Well... we've defined and configured
- A place to store the COAL catalog, i.e. the database of metadata.
- A place to store ingested files, i.e. the repository.
- The location of your policy directory for pycoal product specifications.
- Your mime-types configuration file for pycoal product recognition.
If you really want, now is a good time to read about exactly how coal-sds metadata is collected. Otherwise, continue as follows and we will ingest some files and then query the catalog.
If you have read the OODT File Management User Guide you will already know that there are a number of ways to ingest products intp the Catalog. Using COAL-SDS, follow the directions below to manually ingest your first COAL product.
If you have run the pycoal tests or examples you must have some COAL products lying around. Transfer them into a staging directory such that we can locate them and ingest them into the Catalog. Ensure that you copy them into the correct data/staging directory in order to keep the data workflow consistent, tidy and structured.
$ cp /path/to/ang20150420t182050_corr_v1e_img.hdr /usr/local/coal-sds-deploy/data/staging/
Now create a metadata file (notice the .met suffix below) to accompany the product we have staged above. Ensure that the metadata file resides within the same staging directory.
touch /usr/local/coal-sds-deploy/data/staging/ang20150420t182050_corr_v1e_img.hdr.met
Now add the below VERY basic metadata to the metadata file
<cas:metadata xmlns:cas="http://oodt.jpl.nasa.gov/1.0/cas">
</cas:metadata>
We are now ready to progress to ingesting some data!
Assuming that the File Manager service is up and running, from within execute the following commands
$ cd /usr/local/coal-sds-deploy/filemgr/bin
$ ./filemgr-client --operation --ingestProduct --productName ang20150420t182050_corr_v1e_img.hdr --productStructure Flat --productTypeName GenericFile --metadataFile file:///usr/local/coal-sds-deploy/data/staging/ang20150420t182050_corr_v1e_img.hdr.met --refs file:///usr/local/coal-sds-deploy/data/staging/ang20150420t182050_corr_v1e_img.hdr --url http://localhost:9000
For details on what the above means, you should read the OODT File Management User Guide.
If all goes well you should see some logging in the terminal and the following output
...
INFO: Successful ingest of product: [/usr/local/coal-sds-deploy/data/staging/ang20150420t182050_corr_v1e_img.hdr]
You can now also look at this within the File Management portion of the OPSUI web application at http://localhost:8080/opsui Now let's query the catalog to see if we can obtain some information on the ingested product.
You should already be in /usr/local/coal-sds-deploy/filemgr/bin
, so just execute the following
$ ./query-tool --url http://localhost:9000 --sql -query 'SELECT * FROM GenericFile'
The output should provide information on the product you just ingested.
The above is an extremely basic, highly manual method for utilizing the File Management services offered by COAL-SDS. COAL-SDS is much more comprehensive than this.

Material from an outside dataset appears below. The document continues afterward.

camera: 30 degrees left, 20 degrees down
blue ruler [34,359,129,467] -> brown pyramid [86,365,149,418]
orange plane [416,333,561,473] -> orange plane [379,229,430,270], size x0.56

It is capable of enabling us to automate the generation and maintenance of a metadata-rich product catalog, automate staging of data products by acquiring then from remote resources such as AWS s3, FTP and other places, and even automating the generation of pycoal tasks via workflow executions. Basic File Management is literally the VERY beginning of the COAL-SDS system.